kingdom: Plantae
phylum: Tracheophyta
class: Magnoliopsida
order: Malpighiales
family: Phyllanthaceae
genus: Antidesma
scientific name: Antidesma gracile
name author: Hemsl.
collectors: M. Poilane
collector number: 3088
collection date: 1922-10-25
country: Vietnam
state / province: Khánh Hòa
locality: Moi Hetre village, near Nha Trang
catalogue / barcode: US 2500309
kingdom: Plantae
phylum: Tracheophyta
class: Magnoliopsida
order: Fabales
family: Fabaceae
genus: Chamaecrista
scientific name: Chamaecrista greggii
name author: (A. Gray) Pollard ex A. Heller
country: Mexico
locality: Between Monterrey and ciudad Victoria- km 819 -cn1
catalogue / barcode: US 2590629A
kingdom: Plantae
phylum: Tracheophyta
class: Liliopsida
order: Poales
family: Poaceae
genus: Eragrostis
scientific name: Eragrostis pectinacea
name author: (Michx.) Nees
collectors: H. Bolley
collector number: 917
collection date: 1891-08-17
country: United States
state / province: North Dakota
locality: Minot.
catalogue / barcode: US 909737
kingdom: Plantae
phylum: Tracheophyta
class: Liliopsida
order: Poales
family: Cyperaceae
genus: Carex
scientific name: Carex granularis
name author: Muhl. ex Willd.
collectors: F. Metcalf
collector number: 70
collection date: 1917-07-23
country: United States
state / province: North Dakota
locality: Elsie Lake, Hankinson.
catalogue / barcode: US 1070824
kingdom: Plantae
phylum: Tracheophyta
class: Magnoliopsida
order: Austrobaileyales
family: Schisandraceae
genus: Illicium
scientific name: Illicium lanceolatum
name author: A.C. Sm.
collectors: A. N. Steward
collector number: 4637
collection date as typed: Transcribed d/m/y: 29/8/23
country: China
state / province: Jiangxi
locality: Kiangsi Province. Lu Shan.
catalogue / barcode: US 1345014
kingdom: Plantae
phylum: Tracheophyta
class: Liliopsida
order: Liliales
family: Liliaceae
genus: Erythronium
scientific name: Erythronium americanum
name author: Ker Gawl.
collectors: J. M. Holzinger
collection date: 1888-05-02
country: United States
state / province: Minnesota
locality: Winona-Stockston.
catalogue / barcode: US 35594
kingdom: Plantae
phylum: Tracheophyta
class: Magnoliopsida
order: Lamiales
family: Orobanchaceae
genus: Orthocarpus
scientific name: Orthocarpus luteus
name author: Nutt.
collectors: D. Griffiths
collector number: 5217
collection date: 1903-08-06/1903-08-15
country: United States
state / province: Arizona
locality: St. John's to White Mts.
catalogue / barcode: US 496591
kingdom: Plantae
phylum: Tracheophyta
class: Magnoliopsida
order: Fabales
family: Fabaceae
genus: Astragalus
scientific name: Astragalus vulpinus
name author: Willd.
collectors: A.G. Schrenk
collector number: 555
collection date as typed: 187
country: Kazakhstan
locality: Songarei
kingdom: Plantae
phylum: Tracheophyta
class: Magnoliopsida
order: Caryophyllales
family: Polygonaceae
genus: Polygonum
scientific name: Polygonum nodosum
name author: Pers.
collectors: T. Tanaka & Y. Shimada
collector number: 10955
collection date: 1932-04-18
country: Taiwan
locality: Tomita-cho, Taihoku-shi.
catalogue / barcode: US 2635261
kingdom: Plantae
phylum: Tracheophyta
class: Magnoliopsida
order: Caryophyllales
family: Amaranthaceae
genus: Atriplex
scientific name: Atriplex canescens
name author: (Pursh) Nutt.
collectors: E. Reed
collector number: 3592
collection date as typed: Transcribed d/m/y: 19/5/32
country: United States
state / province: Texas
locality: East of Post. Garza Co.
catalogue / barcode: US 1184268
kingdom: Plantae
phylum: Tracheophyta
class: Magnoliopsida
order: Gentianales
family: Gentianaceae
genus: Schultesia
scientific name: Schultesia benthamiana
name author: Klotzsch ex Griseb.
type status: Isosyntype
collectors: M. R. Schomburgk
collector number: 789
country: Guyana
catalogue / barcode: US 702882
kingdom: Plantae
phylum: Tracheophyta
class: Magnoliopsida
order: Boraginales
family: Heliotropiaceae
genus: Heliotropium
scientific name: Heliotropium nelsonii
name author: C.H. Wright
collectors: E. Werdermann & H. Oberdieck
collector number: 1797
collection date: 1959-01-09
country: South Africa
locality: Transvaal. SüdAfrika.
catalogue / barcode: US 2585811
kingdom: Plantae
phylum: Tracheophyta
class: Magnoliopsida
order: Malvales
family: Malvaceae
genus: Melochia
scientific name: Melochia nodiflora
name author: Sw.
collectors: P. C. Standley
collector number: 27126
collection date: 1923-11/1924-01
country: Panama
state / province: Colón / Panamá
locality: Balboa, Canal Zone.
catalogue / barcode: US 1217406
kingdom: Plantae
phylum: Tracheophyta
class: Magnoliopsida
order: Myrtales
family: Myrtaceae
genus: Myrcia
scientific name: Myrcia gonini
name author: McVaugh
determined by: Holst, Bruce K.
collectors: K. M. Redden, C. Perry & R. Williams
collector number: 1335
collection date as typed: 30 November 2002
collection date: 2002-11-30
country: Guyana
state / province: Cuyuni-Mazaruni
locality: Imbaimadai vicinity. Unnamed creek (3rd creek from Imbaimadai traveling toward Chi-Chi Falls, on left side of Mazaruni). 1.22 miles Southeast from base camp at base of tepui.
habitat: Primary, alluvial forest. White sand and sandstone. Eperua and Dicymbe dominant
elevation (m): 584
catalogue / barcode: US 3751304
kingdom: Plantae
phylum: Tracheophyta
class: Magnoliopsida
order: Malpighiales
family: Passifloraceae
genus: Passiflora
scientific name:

═══

• **What is required**
Rewrite the material, changing every "locality" to "site" and leaving all else unchanged.

• **Task result**
kingdom: Plantae
phylum: Tracheophyta
class: Magnoliopsida
order: Malpighiales
family: Phyllanthaceae
genus: Antidesma
scientific name: Antidesma gracile
name author: Hemsl.
collectors: M. Poilane
collector number: 3088
collection date: 1922-10-25
country: Vietnam
state / province: Khánh Hòa
site: Moi Hetre village, near Nha Trang
catalogue / barcode: US 2500309
kingdom: Plantae
phylum: Tracheophyta
class: Magnoliopsida
order: Fabales
family: Fabaceae
genus: Chamaecrista
scientific name: Chamaecrista greggii
name author: (A. Gray) Pollard ex A. Heller
country: Mexico
site: Between Monterrey and ciudad Victoria- km 819 -cn1
catalogue / barcode: US 2590629A
kingdom: Plantae
phylum: Tracheophyta
class: Liliopsida
order: Poales
family: Poaceae
genus: Eragrostis
scientific name: Eragrostis pectinacea
name author: (Michx.) Nees
collectors: H. Bolley
collector number: 917
collection date: 1891-08-17
country: United States
state / province: North Dakota
site: Minot.
catalogue / barcode: US 909737
kingdom: Plantae
phylum: Tracheophyta
class: Liliopsida
order: Poales
family: Cyperaceae
genus: Carex
scientific name: Carex granularis
name author: Muhl. ex Willd.
collectors: F. Metcalf
collector number: 70
collection date: 1917-07-23
country: United States
state / province: North Dakota
site: Elsie Lake, Hankinson.
catalogue / barcode: US 1070824
kingdom: Plantae
phylum: Tracheophyta
class: Magnoliopsida
order: Austrobaileyales
family: Schisandraceae
genus: Illicium
scientific name: Illicium lanceolatum
name author: A.C. Sm.
collectors: A. N. Steward
collector number: 4637
collection date as typed: Transcribed d/m/y: 29/8/23
country: China
state / province: Jiangxi
site: Kiangsi Province. Lu Shan.
catalogue / barcode: US 1345014
kingdom: Plantae
phylum: Tracheophyta
class: Liliopsida
order: Liliales
family: Liliaceae
genus: Erythronium
scientific name: Erythronium americanum
name author: Ker Gawl.
collectors: J. M. Holzinger
collection date: 1888-05-02
country: United States
state / province: Minnesota
site: Winona-Stockston.
catalogue / barcode: US 35594
kingdom: Plantae
phylum: Tracheophyta
class: Magnoliopsida
order: Lamiales
family: Orobanchaceae
genus: Orthocarpus
scientific name: Orthocarpus luteus
name author: Nutt.
collectors: D. Griffiths
collector number: 5217
collection date: 1903-08-06/1903-08-15
country: United States
state / province: Arizona
site: St. John's to White Mts.
catalogue / barcode: US 496591
kingdom: Plantae
phylum: Tracheophyta
class: Magnoliopsida
order: Fabales
family: Fabaceae
genus: Astragalus
scientific name: Astragalus vulpinus
name author: Willd.
collectors: A.G. Schrenk
collector number: 555
collection date as typed: 187
country: Kazakhstan
site: Songarei
kingdom: Plantae
phylum: Tracheophyta
class: Magnoliopsida
order: Caryophyllales
family: Polygonaceae
genus: Polygonum
scientific name: Polygonum nodosum
name author: Pers.
collectors: T. Tanaka & Y. Shimada
collector number: 10955
collection date: 1932-04-18
country: Taiwan
site: Tomita-cho, Taihoku-shi.
catalogue / barcode: US 2635261
kingdom: Plantae
phylum: Tracheophyta
class: Magnoliopsida
order: Caryophyllales
family: Amaranthaceae
genus: Atriplex
scientific name: Atriplex canescens
name author: (Pursh) Nutt.
collectors: E. Reed
collector number: 3592
collection date as typed: Transcribed d/m/y: 19/5/32
country: United States
state / province: Texas
site: East of Post. Garza Co.
catalogue / barcode: US 1184268
kingdom: Plantae
phylum: Tracheophyta
class: Magnoliopsida
order: Gentianales
family: Gentianaceae
genus: Schultesia
scientific name: Schultesia benthamiana
name author: Klotzsch ex Griseb.
type status: Isosyntype
collectors: M. R. Schomburgk
collector number: 789
country: Guyana
catalogue / barcode: US 702882
kingdom: Plantae
phylum: Tracheophyta
class: Magnoliopsida
order: Boraginales
family: Heliotropiaceae
genus: Heliotropium
scientific name: Heliotropium nelsonii
name author: C.H. Wright
collectors: E. Werdermann & H. Oberdieck
collector number: 1797
collection date: 1959-01-09
country: South Africa
site: Transvaal. SüdAfrika.
catalogue / barcode: US 2585811
kingdom: Plantae
phylum: Tracheophyta
class: Magnoliopsida
order: Malvales
family: Malvaceae
genus: Melochia
scientific name: Melochia nodiflora
name author: Sw.
collectors: P. C. Standley
collector number: 27126
collection date: 1923-11/1924-01
country: Panama
state / province: Colón / Panamá
site: Balboa, Canal Zone.
catalogue / barcode: US 1217406
kingdom: Plantae
phylum: Tracheophyta
class: Magnoliopsida
order: Myrtales
family: Myrtaceae
genus: Myrcia
scientific name: Myrcia gonini
name author: McVaugh
determined by: Holst, Bruce K.
collectors: K. M. Redden, C. Perry & R. Williams
collector number: 1335
collection date as typed: 30 November 2002
collection date: 2002-11-30
country: Guyana
state / province: Cuyuni-Mazaruni
site: Imbaimadai vicinity. Unnamed creek (3rd creek from Imbaimadai traveling toward Chi-Chi Falls, on left side of Mazaruni). 1.22 miles Southeast from base camp at base of tepui.
habitat: Primary, alluvial forest. White sand and sandstone. Eperua and Dicymbe dominant
elevation (m): 584
catalogue / barcode: US 3751304
kingdom: Plantae
phylum: Tracheophyta
class: Magnoliopsida
order: Malpighiales
family: Passifloraceae
genus: Passiflora
scientific name:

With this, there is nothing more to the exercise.